-- EXERCISE REQUIREMENTS --
1) In the records, update the part that opens with the line containing "pose: elev=317.5 azim=60.9" and closes with the line containing "Dot at: (281, 228)" by changing every "dist" to "distance" and leaving all else unchanged. Give back only those lines.
2) Write what comes next in the forum thread about lap babies and car seat safety, starting right after its last sentence.

+++ SELECTED TEXT

Furthermore, lap babies endanger everyone else on the plane. Think about it...they make you stow your 2 lb purse under your seat. Imagine the damage a 30 lb toddler could do.

Quote:


> Originally Posted by *rinap*
> 
> Does this include gate checking? Can you get me more data on why you shouldn't have lap children on airplanes? My last data said that it was safer than driving to one's destination (though most of our trips couldn't be replaced by driving)


----------



## Maedze (Dec 16, 2008)

It's a simple statement of fact. FMVSS 213 regulates what testing car seats need to pass to be made available in the US. There is no standard or requirement for side impact testing. Some companies do internal testing for side impacts, but because they don't tell the public exactly what that testing entails (it could be, "Child doesn't fly out of seat" or "seat doesn't split in half"), it's fairly meaningless.

<----- certified Child Passenger Safety Technician through Safe Kids, under the auspices of the National Highway Traffic Safety Administration.

Quote:


> Originally Posted by *Renaissance31*
> 
> I have that car seat and it has the side impact testing logos on it. Where did you hear/read that it doesn't have side impact protection?

++++++
+++ EXERCISE MATERIALS

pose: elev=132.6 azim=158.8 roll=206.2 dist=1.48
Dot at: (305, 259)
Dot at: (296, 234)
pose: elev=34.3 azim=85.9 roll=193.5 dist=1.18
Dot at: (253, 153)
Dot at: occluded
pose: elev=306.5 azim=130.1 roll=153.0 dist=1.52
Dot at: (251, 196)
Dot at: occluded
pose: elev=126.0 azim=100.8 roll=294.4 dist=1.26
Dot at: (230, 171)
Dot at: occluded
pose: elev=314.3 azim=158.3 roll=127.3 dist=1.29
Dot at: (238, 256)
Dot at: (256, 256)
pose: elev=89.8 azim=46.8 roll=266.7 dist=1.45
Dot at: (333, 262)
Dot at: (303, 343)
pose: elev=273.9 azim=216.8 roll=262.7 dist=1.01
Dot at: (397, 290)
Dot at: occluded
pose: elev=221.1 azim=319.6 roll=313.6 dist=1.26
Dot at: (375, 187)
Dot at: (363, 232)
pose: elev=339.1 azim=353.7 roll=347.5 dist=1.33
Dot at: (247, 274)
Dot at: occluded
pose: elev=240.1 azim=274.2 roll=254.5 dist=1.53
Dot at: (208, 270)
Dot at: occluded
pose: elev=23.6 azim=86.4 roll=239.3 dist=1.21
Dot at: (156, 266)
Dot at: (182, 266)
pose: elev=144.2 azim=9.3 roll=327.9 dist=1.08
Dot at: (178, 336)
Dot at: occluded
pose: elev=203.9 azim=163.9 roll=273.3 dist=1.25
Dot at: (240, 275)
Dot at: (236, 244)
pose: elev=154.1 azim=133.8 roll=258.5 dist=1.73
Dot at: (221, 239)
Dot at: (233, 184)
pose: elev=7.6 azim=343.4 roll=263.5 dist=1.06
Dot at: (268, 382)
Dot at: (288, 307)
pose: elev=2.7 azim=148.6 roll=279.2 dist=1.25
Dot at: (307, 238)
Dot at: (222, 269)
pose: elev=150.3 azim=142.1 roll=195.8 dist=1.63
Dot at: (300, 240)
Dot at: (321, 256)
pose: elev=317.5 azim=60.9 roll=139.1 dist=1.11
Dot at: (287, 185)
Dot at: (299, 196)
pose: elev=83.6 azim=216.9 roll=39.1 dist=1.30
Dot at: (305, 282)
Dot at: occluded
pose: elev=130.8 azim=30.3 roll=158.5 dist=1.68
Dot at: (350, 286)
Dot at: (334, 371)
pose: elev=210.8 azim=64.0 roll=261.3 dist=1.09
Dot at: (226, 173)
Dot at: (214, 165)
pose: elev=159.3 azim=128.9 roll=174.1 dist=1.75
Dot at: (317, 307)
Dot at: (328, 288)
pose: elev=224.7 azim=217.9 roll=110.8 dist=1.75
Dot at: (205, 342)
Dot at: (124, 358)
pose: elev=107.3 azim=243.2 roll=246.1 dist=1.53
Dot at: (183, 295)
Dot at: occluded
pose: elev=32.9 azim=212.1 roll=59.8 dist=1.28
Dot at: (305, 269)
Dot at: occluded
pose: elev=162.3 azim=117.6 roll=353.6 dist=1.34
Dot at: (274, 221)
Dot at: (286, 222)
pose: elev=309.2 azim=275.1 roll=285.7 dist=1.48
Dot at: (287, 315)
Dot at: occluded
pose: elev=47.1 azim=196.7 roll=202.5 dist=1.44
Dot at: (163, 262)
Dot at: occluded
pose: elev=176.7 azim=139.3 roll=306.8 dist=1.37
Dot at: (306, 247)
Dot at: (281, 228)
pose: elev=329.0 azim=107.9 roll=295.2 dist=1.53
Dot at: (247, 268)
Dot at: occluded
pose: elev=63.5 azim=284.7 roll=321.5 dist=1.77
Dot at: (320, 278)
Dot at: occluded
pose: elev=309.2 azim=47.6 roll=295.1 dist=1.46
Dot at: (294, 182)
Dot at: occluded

++++++

-- TASK-BY-TASK RESULTS --
1)
pose: elev=317.5 azim=60.9 roll=139.1 distance=1.11
Dot at: (287, 185)
Dot at: (299, 196)
pose: elev=83.6 azim=216.9 roll=39.1 distance=1.30
Dot at: (305, 282)
Dot at: occluded
pose: elev=130.8 azim=30.3 roll=158.5 distance=1.68
Dot at: (350, 286)
Dot at: (334, 371)
pose: elev=210.8 azim=64.0 roll=261.3 distance=1.09
Dot at: (226, 173)
Dot at: (214, 165)
pose: elev=159.3 azim=128.9 roll=174.1 distance=1.75
Dot at: (317, 307)
Dot at: (328, 288)
pose: elev=224.7 azim=217.9 roll=110.8 distance=1.75
Dot at: (205, 342)
Dot at: (124, 358)
pose: elev=107.3 azim=243.2 roll=246.1 distance=1.53
Dot at: (183, 295)
Dot at: occluded
pose: elev=32.9 azim=212.1 roll=59.8 distance=1.28
Dot at: (305, 269)
Dot at: occluded
pose: elev=162.3 azim=117.6 roll=353.6 distance=1.34
Dot at: (274, 221)
Dot at: (286, 222)
pose: elev=309.2 azim=275.1 roll=285.7 distance=1.48
Dot at: (287, 315)
Dot at: occluded
pose: elev=47.1 azim=196.7 roll=202.5 distance=1.44
Dot at: (163, 262)
Dot at: occluded
pose: elev=176.7 azim=139.3 roll=306.8 distance=1.37
Dot at: (306, 247)
Dot at: (281, 228)

2)
----------



## DahliaRW (Apr 16, 2005)

Lilke Maedze said, seats can claim whatever they want regarding SIP, but the NHSTA has no standards so there is no way to know which seat has more or less SIP.


----------



## chickabiddy (Jan 30, 2004)

A year or two ago there was a backless booster that claimed to have Side Impact Protection. This was a legal and credible claim, because as everyone else has said, the words themselves are meaningless. Any carseat can claim "True Side Impact Protection" (Britax) or "e3 Side Impact Protection" (Evenflo) and there's nothing to back up those claims. Graco may choose not to make such a claim (although I think they claim "Safety Surround Side Impact Protection") but the truth is that *any* harnessed rear-facing carseat offers a great deal of side impact protection no matter what the marketing department chooses to put on the box.


----------



## chel (Jul 24, 2004)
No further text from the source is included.